[Data visualization images]
+ + +

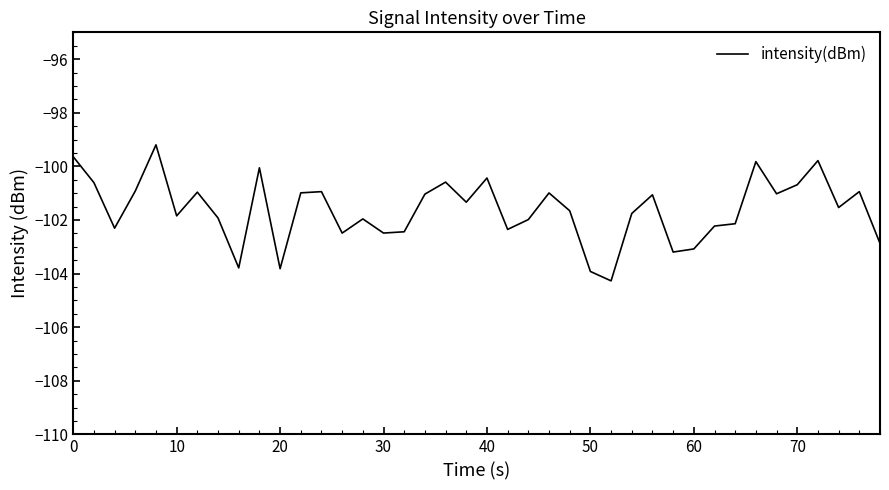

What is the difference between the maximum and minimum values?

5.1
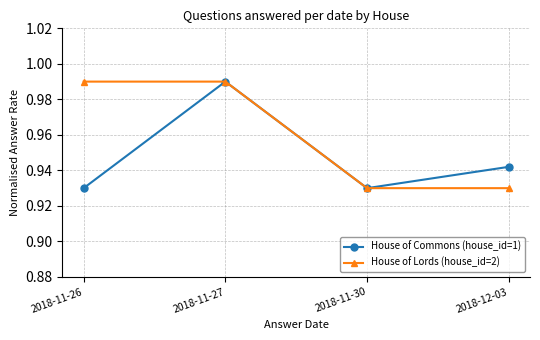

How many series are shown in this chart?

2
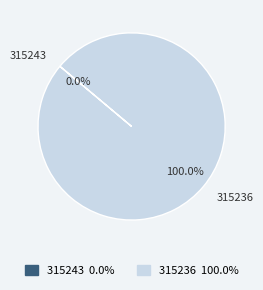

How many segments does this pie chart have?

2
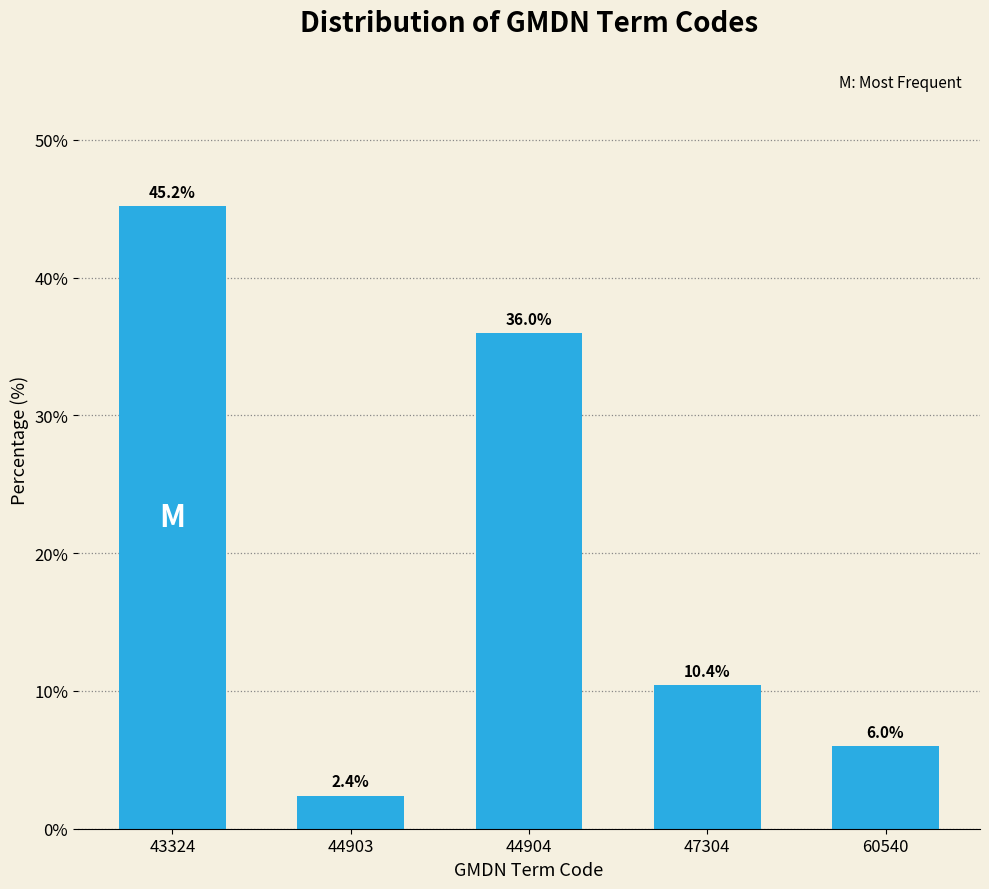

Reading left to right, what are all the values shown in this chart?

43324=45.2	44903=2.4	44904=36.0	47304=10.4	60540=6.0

+ + +

PROBLEM REQUIREMENTS:
Reproduce all of the rows above verbatim, leaving out the pictures.

TASK SOLUTION:
What is the difference between the maximum and minimum values?

5.1

How many series are shown in this chart?

2

How many segments does this pie chart have?

2

Reading left to right, what are all the values shown in this chart?

43324=45.2	44903=2.4	44904=36.0	47304=10.4	60540=6.0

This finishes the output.